Za najważniejszy priorytet polityki zagranicznej Gruzji premier Z. Nogaideli uznał przystąpienie do NATO. Gruzja nie zamierza w tej chwili wstępować do Unii Europejskiej, gdyż zdaje sobie sprawę ze zmęczenia państw UE ostatnim rozszerzeniem. Premier podziękował Polsce za wspieranie aspiracji Gruzji i poprosił o większe zainteresowanie UE sprawami Europy Wschodniej. Stwierdził, że problemy Gruzji, również w odniesieniu do stosunków z Rosją, nie znajdują zrozumienia w krajach Europy Zachodniej, natomiast są rozumiane w Europie Wschodniej. Poruszył problemy trudnych stosunków Gruzji z Moskwą - embarga na gruzińskie wino i wodę mineralną oraz problemy energetyczne.
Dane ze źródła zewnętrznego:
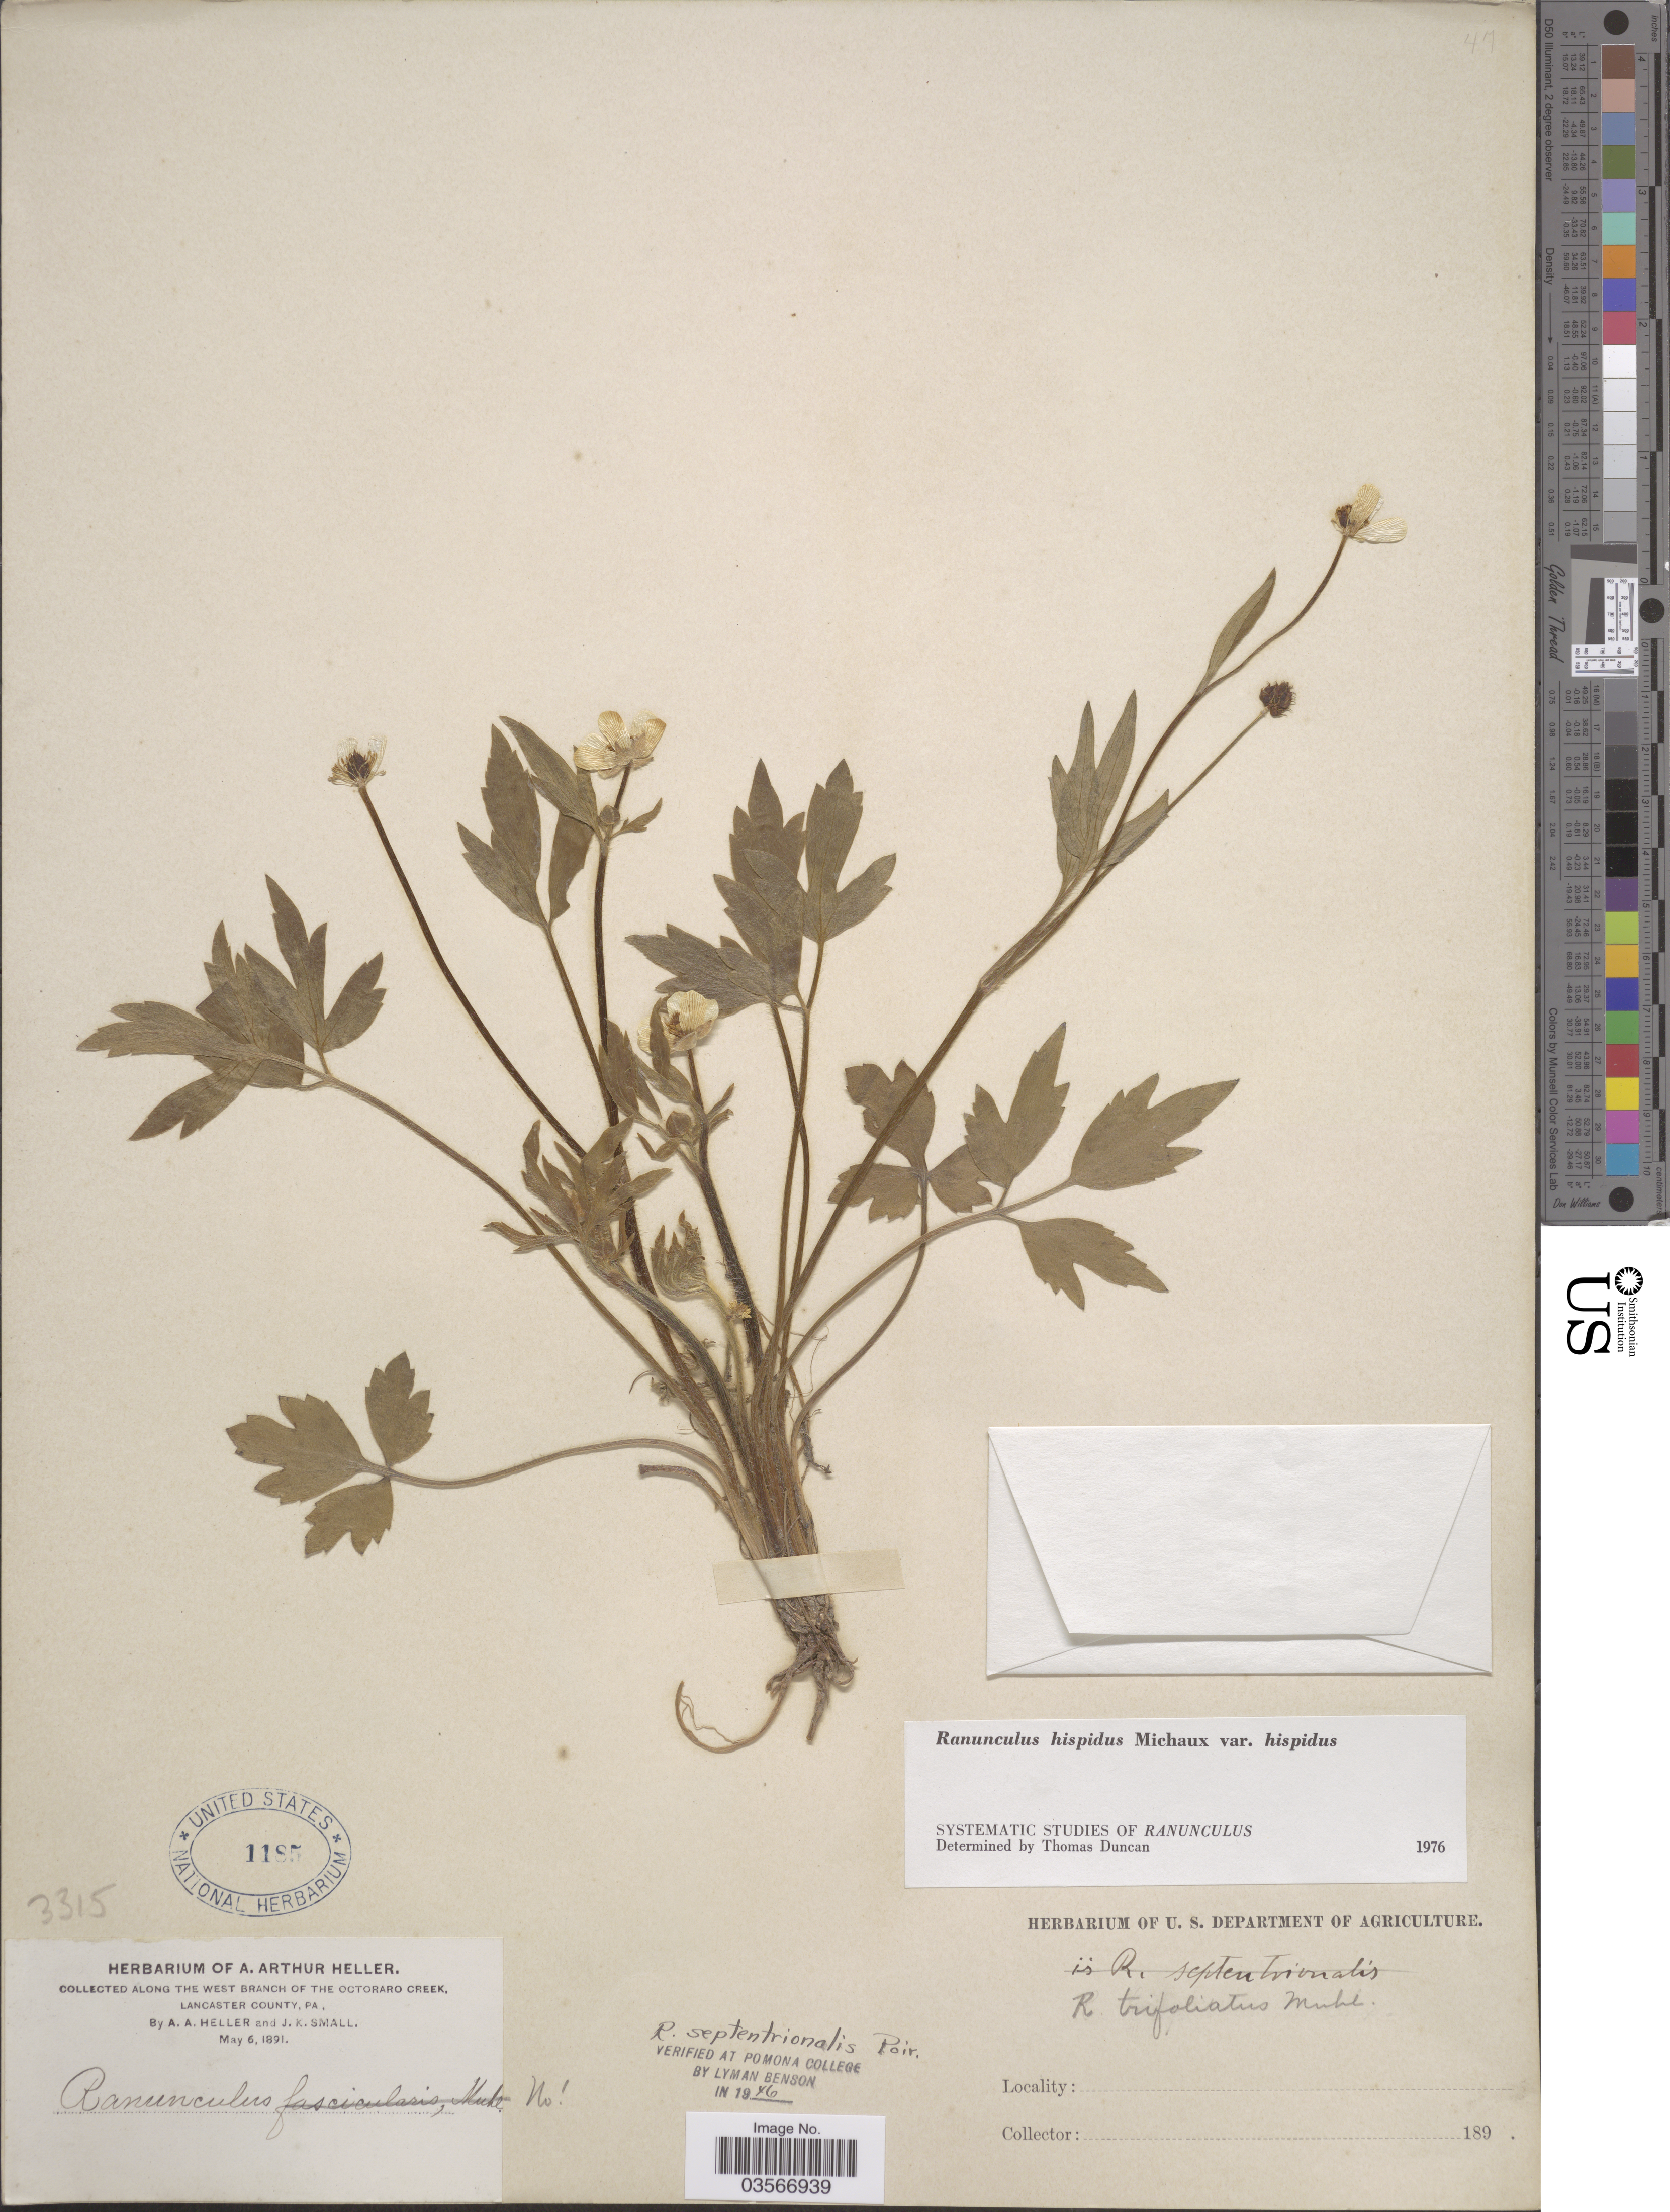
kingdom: Plantae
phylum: Tracheophyta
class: Magnoliopsida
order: Ranunculales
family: Ranunculaceae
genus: Ranunculus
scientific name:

Opowiedział się za stworzeniem europejskiej polityki w zakresie bezpieczeństwa energetycznego.

Marszałek B. Borusewicz stwierdził, że problemy Gruzji są znane w Polsce. Poruszył kwestię rosyjskiego embarga na polskie mięso. Zaproponował współpracę gospodarczą - "wymiany mięsa na wino" pomiędzy Polska a Gruzją. Marszałek potwierdził zainteresowanie strony polskiej projektem Odessa - Brody - Gdańsk. Zapowiedział, że będzie się starał wpłynąć na polskich decydentów, by wprowadzono kwotowe zezwolenia na pracę obywateli Gruzji w Polsce.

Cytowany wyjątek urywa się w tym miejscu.